Front-line treatment of Philadelphia negative B-cell acute lymphoblastic leukemia with hypercvad with blinatumomab Free

Introduction: Blinatumomab (Blin), a CD19xCD3 bispecific T-cell engager, is recommended in the consolidation phase of front-line therapy for Philadelphia (Ph) negative B-cell acute lymphoblastic leukemia (B-ALL) on the basis of the ECOG-ACRIN 1910 (E1910) study. On the E1910 regimen, patients were randomized to receive consolidation chemotherapy with or without Blin if they achieved and maintained an MRD negative complete remission with three courses of BFM-like induction and intensification, with a significant survival advantage for those who received Blin. Due to toxicities of the initial chemotherapy or progression prior to the randomization, only 59% of patients were randomized. This suggests that alternative approaches to initial chemotherapy debulking of leukemia burden, and possibly earlier implementation of Blin, may be preferable.

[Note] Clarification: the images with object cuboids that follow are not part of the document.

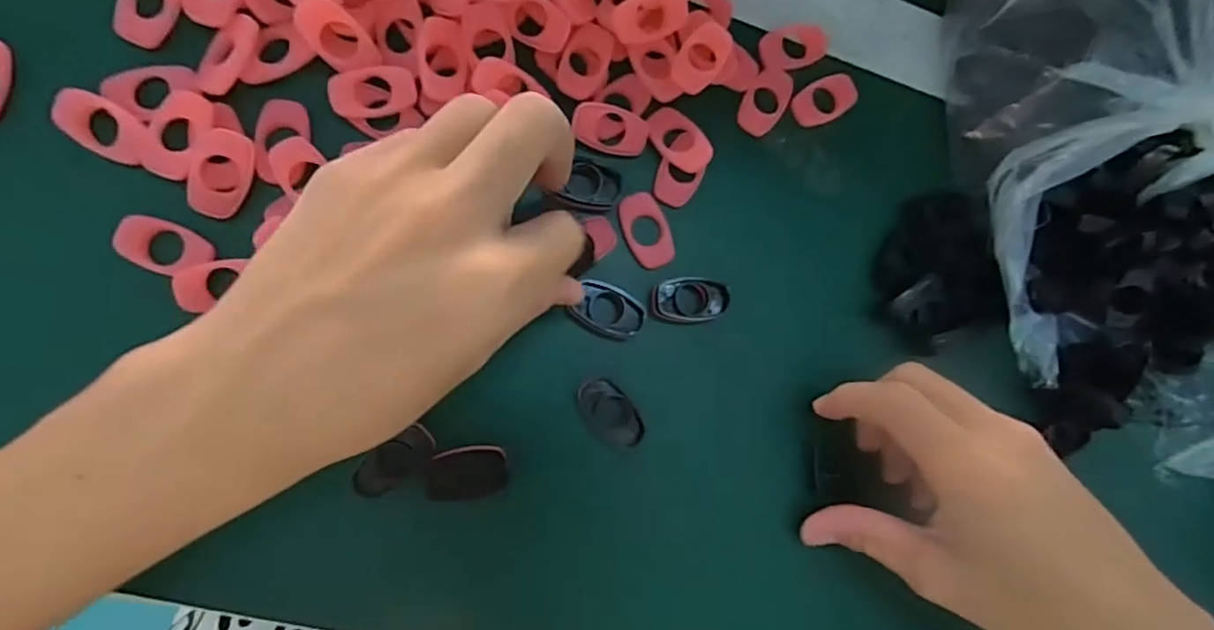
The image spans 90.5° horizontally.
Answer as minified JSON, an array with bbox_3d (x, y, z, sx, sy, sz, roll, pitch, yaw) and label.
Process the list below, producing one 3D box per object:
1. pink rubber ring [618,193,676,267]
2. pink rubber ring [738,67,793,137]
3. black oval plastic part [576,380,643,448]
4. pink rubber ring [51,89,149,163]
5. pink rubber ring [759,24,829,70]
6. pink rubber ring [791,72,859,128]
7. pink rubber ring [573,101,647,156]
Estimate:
[{"bbox_3d":[0.018,-0.036,0.257,0.019,0.004,0.033,-26,92,-10],"label":"pink rubber ring"},{"bbox_3d":[0.072,-0.097,0.271,0.019,0.004,0.032,26,83,-7],"label":"pink rubber ring"},{"bbox_3d":[0.001,0.041,0.252,0.018,0.006,0.033,-43,94,-9],"label":"black oval plastic part"},{"bbox_3d":[-0.180,-0.067,0.215,0.031,0.006,0.018,30,83,-7],"label":"pink rubber ring"},{"bbox_3d":[0.086,-0.123,0.274,0.034,0.004,0.021,-20,91,-10],"label":"pink rubber ring"},{"bbox_3d":[0.101,-0.099,0.277,0.033,0.004,0.019,-26,92,-10],"label":"pink rubber ring"},{"bbox_3d":[0.002,-0.078,0.253,0.032,0.005,0.018,10,86,-9],"label":"pink rubber ring"}]

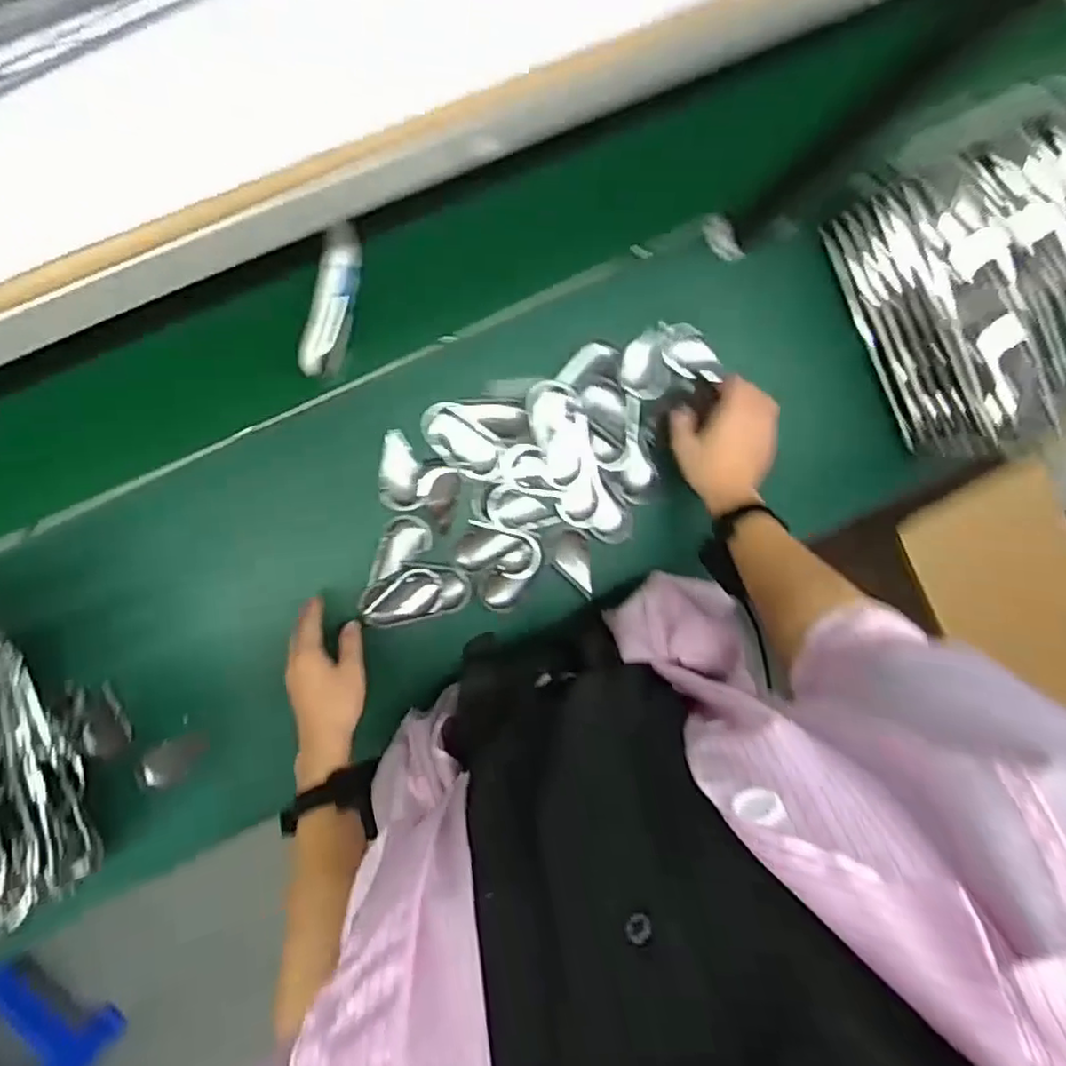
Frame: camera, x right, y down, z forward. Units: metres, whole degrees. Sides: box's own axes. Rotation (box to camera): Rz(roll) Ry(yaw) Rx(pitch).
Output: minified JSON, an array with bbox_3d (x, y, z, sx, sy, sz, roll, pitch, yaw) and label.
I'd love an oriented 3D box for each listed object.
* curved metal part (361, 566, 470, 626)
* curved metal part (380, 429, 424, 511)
[{"bbox_3d":[-0.133,0.069,0.730,0.119,0.017,0.058,-13,97,-8],"label":"curved metal part"},{"bbox_3d":[-0.150,-0.071,0.722,0.043,0.025,0.088,-7,83,-8],"label":"curved metal part"}]

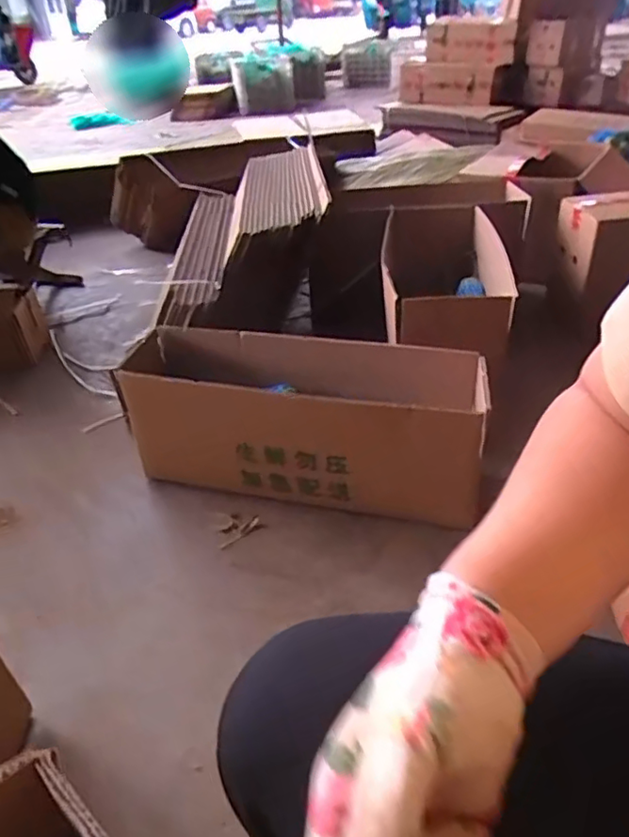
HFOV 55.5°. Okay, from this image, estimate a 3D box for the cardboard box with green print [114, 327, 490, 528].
[{"bbox_3d":[-0.024,0.004,0.942,0.520,0.210,0.183,4,35,11],"label":"cardboard box with green print"}]

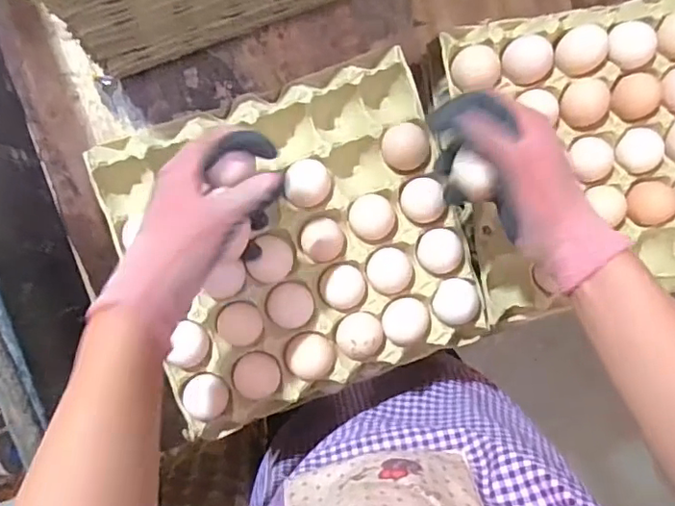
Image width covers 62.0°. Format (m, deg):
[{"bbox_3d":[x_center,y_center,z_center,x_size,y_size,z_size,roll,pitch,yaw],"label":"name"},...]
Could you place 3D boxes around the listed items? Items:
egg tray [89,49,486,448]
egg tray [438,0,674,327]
[{"bbox_3d":[-0.036,-0.007,0.514,0.289,0.046,0.272,-20,94,-6],"label":"egg tray"},{"bbox_3d":[0.265,-0.096,0.542,0.297,0.050,0.280,-9,93,-7],"label":"egg tray"}]

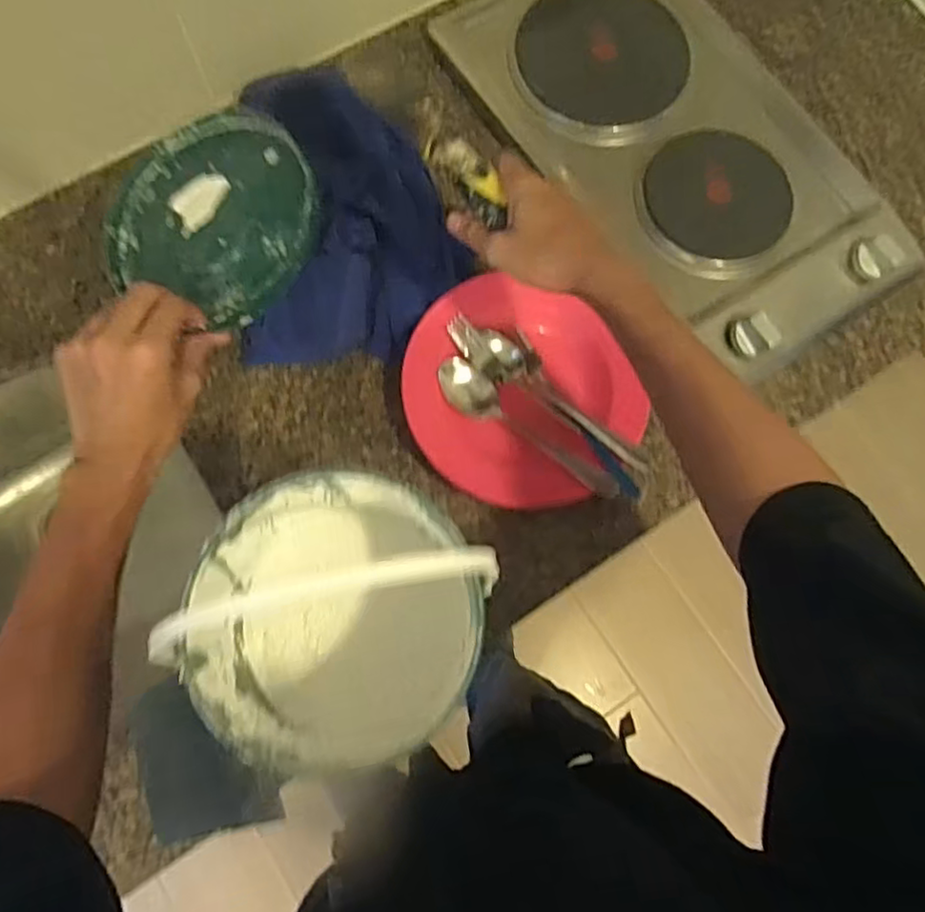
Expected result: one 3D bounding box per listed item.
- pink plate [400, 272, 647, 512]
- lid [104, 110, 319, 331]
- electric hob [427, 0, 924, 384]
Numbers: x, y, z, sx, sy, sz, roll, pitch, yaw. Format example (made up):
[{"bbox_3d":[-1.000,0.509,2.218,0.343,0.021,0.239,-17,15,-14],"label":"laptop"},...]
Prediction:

The MD Anderson Cancer Center (MDACC) also has published a regimen incorporating Blin into hyperCVAD (cyclophosphamide, vincristine, doxorubicin, dexamethasone) therapy as induction and consolidation for adults with Ph neg B-ALL. We have used a modification of the hyperCVAD/Blin approach at the University of California San Francisco for adult patients and report here our initial results.

Methods: A modification to the MDACC hyperCVAD/Blin regimen was used in which all patients received hyperCVAD cycles (C) and Blin courses in the following order: C1A-C1B-Blin1-Blin2-C2A-C2B-Blin3-Blin4-maintenance (POMP with quarterly blinatumomab). This approach was adopted to ensure all patients follow the same sequence and to provide exposure to Blin after no more than two chemotherapy cycles. Two doses of rituximab were included in each of the first 4 cycles of therapy when CD20 expression was identified on ≥20% of blasts at diagnosis. Intrathecal prophylaxis consisted of alternating doses of methotrexate and cytarabine, with a goal of administering 2 doses per cycle for a minimum of 8 doses. Diagnostic bone marrow biopsies were evaluated by conventional cytogenetics, ALL FISH, and NGS using Foundation One Heme. Remission was assessed by bone marrow biopsy with flow and/or NGS MRD quantification.

Results: Twenty-two adult patients (median age 36, range 23-60) initiated treatment with the modified hyperCVAD/Blin regimen from July 2023 to May 2025. The population was 72% male and 64% Hispanic. High risk (HR) B-ALL (68%) was defined as genotypes including Ph-like lesions (36% of total population had CRLF2/JAK2 abnormalities), KMT2A rearrangement (9%), complex karyotype (14%), and TP53 mutations (4.5%), or therapy-related ALL (after prior treatment for multiple myeloma, 4.5%). Median follow-up for the group is 18 months (mos). The complete remission rate after C1A was 82% (53% and 7.7% MRD negative by flow and NGS, respectively), after C1B was 95% (71%/22% MRD negative by flow/NGS), and after completion of one or two cycles of Blin (cycle number dependent on timing of subsequent transplant in those selected to proceed) was 95% (100%/81% MRD negative by flow/NGS). Median RFS/OS have not been reached, with 1 year RFS 66% and OS 94%. In patients with standard risk Ph neg B-ALL, RFS remains 100% with median follow-up 21 months in that subset, with 1 of 7 having undergone CR1 alloHCT due to persistent MRD after Blin. In patients with HR B-ALL, the median RFS is 10.9 mos with median follow-up of 15 months. Eight HR patients (36%) proceeded to alloHCT in CR1 resulting in median RFS 14.8 months and OS 16.5 months. Amongst patients who could not proceed to alloHCT due to lack of adequate social support (n=6), the RFS was reduced at a median 4 months, but OS is 16.6 months with current followup.

Conclusions: The addition of Blin to front-line hyperCVAD chemotherapy is associated with excellent RFS in adults with standard-risk ALL, but patients with HR genotypes remain at risk of relapse within one year of treatment initiation. This demonstrates a need for further iteration on this approach to better mitigate the risk of relapse. Because alloHCT remains the best approach to sustain long-term definitive disease control, it remains especially important to navigate patients to potentially curative transplants after achieving deep remission with the first 3-4 cycles of chemo/Blin. In adults unable to proceed to transplant in a timely manner due to limited social support, outcomes remain suboptimal and additional approaches to prevent relapse need further exploration.